Come la celiachia, anche la sensibilità al glutine sembra interessare, prevalentemente, il sesso femminile. “Ad esserne colpite sono soprattutto le donne tra i 25 e i 45 anni”, dice Letizia Saturni, specialista in scienze dell’Alimentazione e esperta di celiachia e di disordini glutine-correlati. “Le donne infatti, in generale, sono genericamente predisposte all’insorgenza di questi sintomi. I sintomi delle intolleranze al glutine possono manifestarsi e talvolta aggravarsi durante una gravidanza e dopo la nascita del bambino, in caso di malattie e infezioni, o a causa dello stress e di operazioni chirurgiche”.
“In caso di sensibilità al glutine”, spiega Letizia Saturni – la dieta priva di glutine è risolutiva, ma va adottata con attenzione e su consiglio del medico solo dopo la diagnosi. Se correttamente bilanciata, è sicuramente sostenibile, senza particolari rinunce, sia grazie alla grande disponibilità in commercio di prodotti sostitutivi, sia grazie a un’ampia gamma di alimenti freschi naturalmente privi di glutine. Ciò che può fare la differenza è la durata della terapia: la dieta gluten-free, infatti, può essere seguita anche per un periodo limitato, fino alla progressiva reintroduzione del glutine, ma va adottata con impegno, e solo su consiglio medico”.

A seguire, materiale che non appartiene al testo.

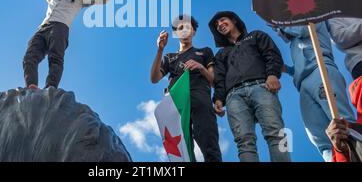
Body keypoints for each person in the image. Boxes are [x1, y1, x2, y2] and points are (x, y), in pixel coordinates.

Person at [23, 0, 129, 89]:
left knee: (55, 59)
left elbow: (103, 0)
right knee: (29, 56)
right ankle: (31, 86)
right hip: (43, 28)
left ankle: (50, 88)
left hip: (60, 28)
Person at [209, 11, 291, 162]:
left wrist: (272, 74)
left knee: (277, 133)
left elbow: (272, 54)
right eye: (216, 25)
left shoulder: (256, 36)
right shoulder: (221, 54)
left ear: (234, 20)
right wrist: (218, 99)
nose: (220, 25)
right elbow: (219, 79)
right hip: (234, 97)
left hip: (262, 87)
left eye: (222, 20)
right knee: (244, 142)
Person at [274, 22, 355, 161]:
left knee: (343, 123)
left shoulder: (313, 18)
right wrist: (286, 69)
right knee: (321, 140)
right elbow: (300, 66)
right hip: (303, 84)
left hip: (321, 70)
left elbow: (304, 30)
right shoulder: (294, 43)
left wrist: (280, 25)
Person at [150, 15, 222, 162]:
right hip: (176, 105)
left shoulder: (205, 52)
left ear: (194, 32)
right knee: (181, 151)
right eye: (180, 28)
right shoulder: (169, 57)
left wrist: (201, 67)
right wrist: (159, 50)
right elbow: (154, 78)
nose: (185, 30)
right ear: (176, 33)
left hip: (200, 100)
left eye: (188, 27)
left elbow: (213, 80)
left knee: (209, 145)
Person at [326, 17, 362, 161]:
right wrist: (341, 149)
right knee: (342, 130)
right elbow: (340, 37)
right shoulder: (338, 13)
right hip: (359, 61)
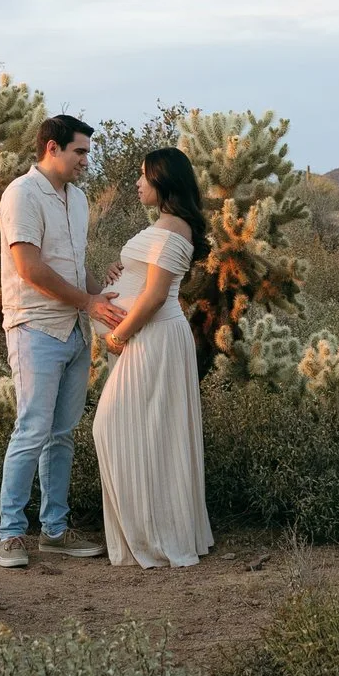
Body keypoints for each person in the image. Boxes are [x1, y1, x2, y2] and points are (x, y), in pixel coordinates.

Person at [0, 114, 121, 569]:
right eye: (79, 152)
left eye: (87, 152)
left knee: (62, 435)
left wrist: (99, 300)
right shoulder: (22, 194)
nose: (86, 161)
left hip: (74, 331)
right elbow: (28, 266)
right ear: (52, 148)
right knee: (31, 430)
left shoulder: (79, 199)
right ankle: (10, 534)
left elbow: (73, 264)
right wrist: (87, 303)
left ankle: (54, 530)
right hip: (34, 327)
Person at [91, 146, 215, 568]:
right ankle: (151, 529)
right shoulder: (166, 227)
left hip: (151, 339)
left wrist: (118, 335)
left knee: (114, 426)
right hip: (149, 339)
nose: (137, 183)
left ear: (162, 180)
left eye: (143, 175)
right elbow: (146, 277)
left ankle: (155, 535)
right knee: (150, 431)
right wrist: (120, 270)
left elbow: (157, 295)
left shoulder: (173, 228)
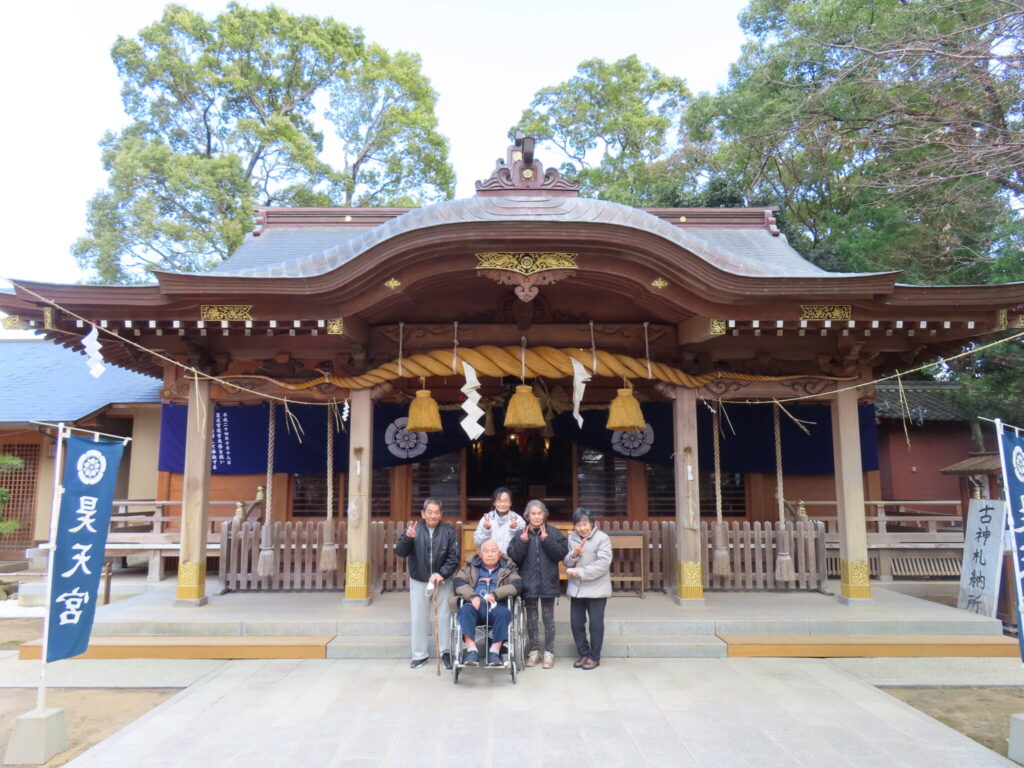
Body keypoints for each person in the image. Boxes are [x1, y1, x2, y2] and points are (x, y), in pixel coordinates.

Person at [394, 498, 460, 669]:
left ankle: (445, 652)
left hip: (442, 580)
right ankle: (420, 654)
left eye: (436, 512)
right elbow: (400, 552)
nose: (433, 515)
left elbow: (453, 557)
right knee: (418, 618)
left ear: (441, 514)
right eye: (429, 512)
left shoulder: (448, 531)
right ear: (423, 513)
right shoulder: (414, 529)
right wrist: (407, 538)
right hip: (419, 580)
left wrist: (441, 573)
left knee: (444, 617)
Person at [506, 499, 567, 669]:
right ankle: (534, 651)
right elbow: (514, 558)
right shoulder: (520, 534)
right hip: (528, 582)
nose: (537, 516)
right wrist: (523, 543)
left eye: (539, 513)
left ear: (544, 515)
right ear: (527, 516)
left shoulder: (553, 533)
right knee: (531, 619)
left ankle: (549, 652)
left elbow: (561, 554)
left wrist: (547, 541)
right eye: (533, 514)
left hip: (549, 581)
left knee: (548, 618)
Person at [452, 539, 522, 667]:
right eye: (486, 551)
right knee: (464, 610)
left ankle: (494, 652)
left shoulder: (507, 569)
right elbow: (458, 583)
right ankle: (471, 650)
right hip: (475, 606)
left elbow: (517, 585)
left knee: (504, 612)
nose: (490, 554)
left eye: (493, 551)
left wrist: (496, 594)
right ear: (480, 555)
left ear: (499, 554)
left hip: (497, 606)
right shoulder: (469, 568)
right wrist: (472, 596)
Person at [564, 507, 612, 670]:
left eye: (585, 524)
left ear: (591, 523)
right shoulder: (572, 538)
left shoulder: (602, 538)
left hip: (597, 588)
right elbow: (567, 562)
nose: (582, 528)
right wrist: (574, 554)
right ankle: (584, 653)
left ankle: (594, 656)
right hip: (577, 589)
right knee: (576, 623)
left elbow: (603, 564)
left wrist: (580, 572)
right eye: (578, 525)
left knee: (595, 624)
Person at [473, 486, 525, 555]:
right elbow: (478, 543)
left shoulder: (518, 520)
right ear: (494, 503)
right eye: (499, 501)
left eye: (506, 501)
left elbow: (522, 545)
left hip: (510, 559)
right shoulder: (486, 519)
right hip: (490, 558)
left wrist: (514, 530)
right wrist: (486, 530)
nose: (502, 504)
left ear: (510, 503)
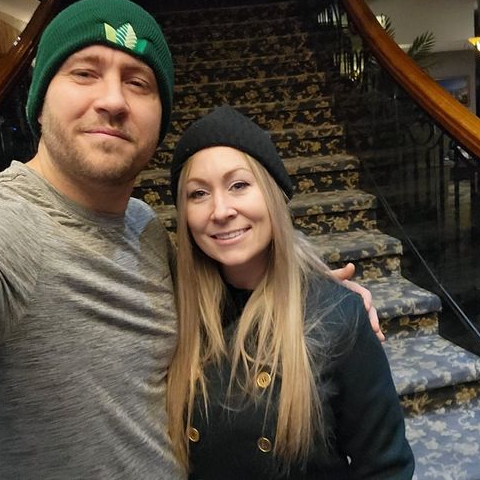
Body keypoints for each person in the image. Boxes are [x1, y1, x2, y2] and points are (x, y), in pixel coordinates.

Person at [0, 0, 381, 479]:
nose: (113, 101)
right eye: (85, 73)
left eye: (138, 82)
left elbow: (221, 279)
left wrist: (313, 295)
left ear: (159, 120)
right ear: (39, 101)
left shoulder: (145, 227)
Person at [167, 105, 414, 479]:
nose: (220, 210)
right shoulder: (172, 308)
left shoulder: (339, 317)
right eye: (198, 193)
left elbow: (386, 468)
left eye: (239, 185)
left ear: (273, 195)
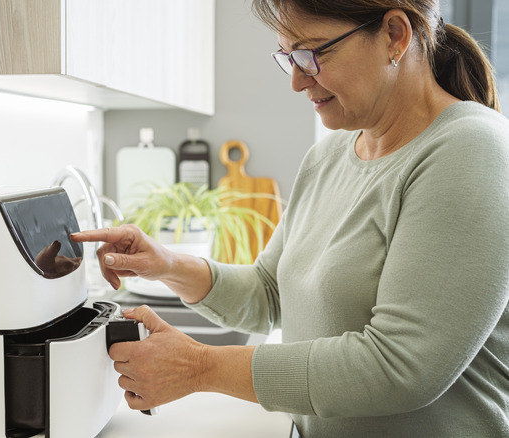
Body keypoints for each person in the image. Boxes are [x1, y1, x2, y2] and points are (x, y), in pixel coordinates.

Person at [71, 1, 509, 436]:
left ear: (394, 35)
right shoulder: (328, 156)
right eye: (289, 58)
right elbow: (269, 294)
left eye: (313, 53)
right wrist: (167, 265)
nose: (298, 80)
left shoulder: (472, 150)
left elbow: (399, 366)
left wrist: (198, 366)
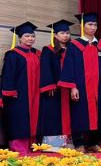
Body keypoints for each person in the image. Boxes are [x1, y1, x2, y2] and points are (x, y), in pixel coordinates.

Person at [58, 12, 101, 151]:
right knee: (79, 113)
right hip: (81, 86)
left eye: (95, 24)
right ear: (82, 26)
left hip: (98, 86)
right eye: (90, 24)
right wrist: (72, 87)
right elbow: (69, 67)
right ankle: (79, 143)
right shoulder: (74, 45)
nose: (93, 27)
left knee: (98, 113)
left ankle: (93, 142)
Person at [1, 22, 41, 154]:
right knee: (19, 120)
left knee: (33, 120)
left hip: (35, 93)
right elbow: (7, 75)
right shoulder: (13, 55)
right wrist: (10, 92)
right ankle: (18, 148)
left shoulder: (36, 54)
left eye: (32, 36)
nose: (30, 39)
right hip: (18, 95)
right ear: (19, 38)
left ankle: (32, 146)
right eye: (27, 36)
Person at [39, 20, 74, 141]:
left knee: (73, 114)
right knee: (53, 115)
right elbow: (45, 68)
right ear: (55, 35)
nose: (66, 35)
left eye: (68, 33)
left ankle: (71, 140)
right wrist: (49, 86)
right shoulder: (48, 50)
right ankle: (55, 143)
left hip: (70, 89)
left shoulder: (73, 49)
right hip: (55, 90)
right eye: (62, 33)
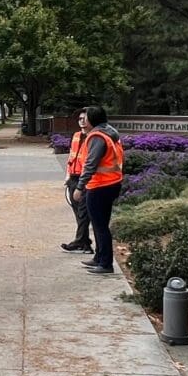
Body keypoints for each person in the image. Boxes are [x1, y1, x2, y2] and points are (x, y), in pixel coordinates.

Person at [68, 106, 125, 276]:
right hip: (111, 183)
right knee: (100, 224)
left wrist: (79, 187)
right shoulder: (110, 133)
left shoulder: (97, 137)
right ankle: (99, 257)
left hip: (100, 186)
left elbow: (90, 164)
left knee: (100, 226)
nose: (84, 121)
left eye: (87, 118)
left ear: (93, 119)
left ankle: (106, 263)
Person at [60, 110, 92, 252]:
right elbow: (71, 157)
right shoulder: (76, 136)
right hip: (73, 177)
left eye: (85, 119)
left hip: (84, 178)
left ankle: (80, 241)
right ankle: (84, 242)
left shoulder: (93, 138)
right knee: (77, 210)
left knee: (83, 212)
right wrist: (67, 176)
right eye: (80, 119)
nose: (82, 121)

Purtropposoprattutto donne e ragazze, escludono autonomamente il glutine dalla propria dieta, affermando di sentirsi meglio, o persino di riuscire a perdere peso, quando, però, in realtà sono vittime di una suggestione globale e, purtroppo, contagiosa. “Attenzione a non cadere nella trappola delle autodiagnosi o, peggio, alla moda dell’alimentazione gluten free in chiave dietetica, alla stregua di molte star internazionali e di casa nostra nella convinzione errata di perdere peso”, ammonisce Letiza Saturni. “In realtà non c’è una correlazione diretta fra un’alimentazione senza glutine e la perdita di peso”.